I play with Phil very rarely and only in tournaments. However, I was playing in a cash game not that long ago and there was a very good game going in the room that I had no shot at getting into. There were some people in it who were a joy to play with and some other regs that are probably winning players, but definitely winning players in that game. Someone in the game I was playing was much higher on the list than me and said something to the effect of “I don’t know if I’ll take the game if (one of the joys to play with) leaves, everyone else is good.” I told this player that I wouldn’t mind if one or even two of them left because the other players weren’t difficult to play against. Tight does not equal tough. The person I was having the conversation with seemed to be put off by this statement, not understanding. Sure, none of these other guys are giving it away, but that doesn’t mean that they aren’t a good sort of opponent to have in the game.

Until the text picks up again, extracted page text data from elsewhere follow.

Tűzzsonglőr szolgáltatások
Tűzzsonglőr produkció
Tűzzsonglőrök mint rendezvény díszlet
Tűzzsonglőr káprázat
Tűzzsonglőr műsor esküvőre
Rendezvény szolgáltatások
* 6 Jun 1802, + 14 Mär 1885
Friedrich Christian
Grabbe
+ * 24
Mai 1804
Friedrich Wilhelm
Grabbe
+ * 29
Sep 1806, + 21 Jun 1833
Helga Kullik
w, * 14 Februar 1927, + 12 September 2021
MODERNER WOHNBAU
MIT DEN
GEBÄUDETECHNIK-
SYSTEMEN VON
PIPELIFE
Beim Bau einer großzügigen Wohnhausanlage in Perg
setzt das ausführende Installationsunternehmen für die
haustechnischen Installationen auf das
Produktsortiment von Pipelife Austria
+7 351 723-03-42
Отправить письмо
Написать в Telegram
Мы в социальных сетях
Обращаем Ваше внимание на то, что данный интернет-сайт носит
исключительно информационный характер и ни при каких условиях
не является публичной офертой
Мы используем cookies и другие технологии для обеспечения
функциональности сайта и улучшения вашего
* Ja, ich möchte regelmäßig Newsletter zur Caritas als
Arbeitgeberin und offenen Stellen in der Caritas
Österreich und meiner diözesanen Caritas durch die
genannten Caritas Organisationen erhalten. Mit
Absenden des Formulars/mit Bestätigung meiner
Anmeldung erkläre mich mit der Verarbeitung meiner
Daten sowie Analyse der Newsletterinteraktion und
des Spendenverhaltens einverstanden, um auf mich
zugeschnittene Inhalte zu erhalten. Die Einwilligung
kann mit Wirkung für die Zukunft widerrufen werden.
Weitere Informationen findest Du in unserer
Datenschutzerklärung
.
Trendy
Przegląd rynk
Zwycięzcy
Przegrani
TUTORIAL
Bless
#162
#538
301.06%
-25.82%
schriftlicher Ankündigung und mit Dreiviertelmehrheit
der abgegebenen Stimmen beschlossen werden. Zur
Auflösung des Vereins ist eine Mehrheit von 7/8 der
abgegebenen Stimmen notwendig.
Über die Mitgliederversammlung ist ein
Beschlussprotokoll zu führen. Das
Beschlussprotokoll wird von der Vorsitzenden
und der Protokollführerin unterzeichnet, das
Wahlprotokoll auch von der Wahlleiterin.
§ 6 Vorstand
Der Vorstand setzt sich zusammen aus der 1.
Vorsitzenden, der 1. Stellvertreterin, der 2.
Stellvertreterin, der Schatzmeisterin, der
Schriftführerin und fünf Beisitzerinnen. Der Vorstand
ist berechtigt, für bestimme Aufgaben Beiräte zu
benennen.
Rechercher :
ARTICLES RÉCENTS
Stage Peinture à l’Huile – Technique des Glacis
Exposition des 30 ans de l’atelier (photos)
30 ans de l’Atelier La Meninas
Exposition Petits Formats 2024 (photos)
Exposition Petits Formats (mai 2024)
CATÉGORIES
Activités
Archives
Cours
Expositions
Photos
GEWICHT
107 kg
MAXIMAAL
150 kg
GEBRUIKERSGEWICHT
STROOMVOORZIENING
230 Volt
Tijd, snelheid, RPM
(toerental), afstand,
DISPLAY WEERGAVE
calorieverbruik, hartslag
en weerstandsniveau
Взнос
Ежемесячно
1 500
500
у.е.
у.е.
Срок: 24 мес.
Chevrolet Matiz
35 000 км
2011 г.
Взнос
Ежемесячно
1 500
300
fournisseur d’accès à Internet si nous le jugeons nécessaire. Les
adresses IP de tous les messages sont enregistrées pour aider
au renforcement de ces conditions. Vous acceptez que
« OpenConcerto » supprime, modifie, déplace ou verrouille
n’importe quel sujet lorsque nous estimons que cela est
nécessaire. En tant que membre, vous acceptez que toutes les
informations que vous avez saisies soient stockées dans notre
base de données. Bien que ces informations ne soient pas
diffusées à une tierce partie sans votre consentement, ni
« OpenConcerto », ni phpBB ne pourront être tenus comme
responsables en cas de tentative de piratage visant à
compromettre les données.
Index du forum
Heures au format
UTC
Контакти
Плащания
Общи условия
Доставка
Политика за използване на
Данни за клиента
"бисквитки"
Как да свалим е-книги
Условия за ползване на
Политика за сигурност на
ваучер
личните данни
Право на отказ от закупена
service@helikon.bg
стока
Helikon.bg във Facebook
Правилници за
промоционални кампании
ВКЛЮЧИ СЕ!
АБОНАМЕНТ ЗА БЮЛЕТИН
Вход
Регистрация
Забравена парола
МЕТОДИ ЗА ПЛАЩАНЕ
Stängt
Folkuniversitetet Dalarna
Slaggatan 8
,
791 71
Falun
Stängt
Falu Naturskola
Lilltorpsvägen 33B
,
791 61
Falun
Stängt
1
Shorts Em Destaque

In poker, predictability can be an asset. If you know how you will react in certain situations and you know how your opponents will react in those same situations, you can plan for them and those plans will often come out right. However, it can also be a hindrance. If your opponents knows how to predict your game, it’s very easy to develop a counter-strategy to exploit that game. If you’re not adjusting to this, how do you expect to win?

How, then, are we unpredictable? Well, first of all, we strive for a balanced approach to all situations. It’s difficult to find, especially if we’re playing no-limit hold’em and even more so if we’re playing in a ring game, but striving to get there is a good start. Second of all, we notice the predictability in our opponents’ games. If we can find them and take advantage of them, we shouldn’t really expect them to notice that we’re doing so. Predictable players don’t adjust well to their opponents.

Respect is definitely earned, not given. In my opinion, we earn it by playing well, winning consistently, and showing people something they haven’t seen before. If we’re doing that, what’s not to respect? ♠

Gavin Griffin was the first poker player to capture a World Series of Poker, European Poker Tour and World Poker Tour title and has amassed nearly $5 million in lifetime tournament winnings. Griffin is sponsored by You can follow him on Twitter @NHGG



over 7 years ago

Great read. I couldn't agree more.


over 7 years ago

If you're the kind of idiot who wants people to respect your raises because you don't know what to do when a bad player calls, then playing against better players is the last thing in the world thats going to increase your profits.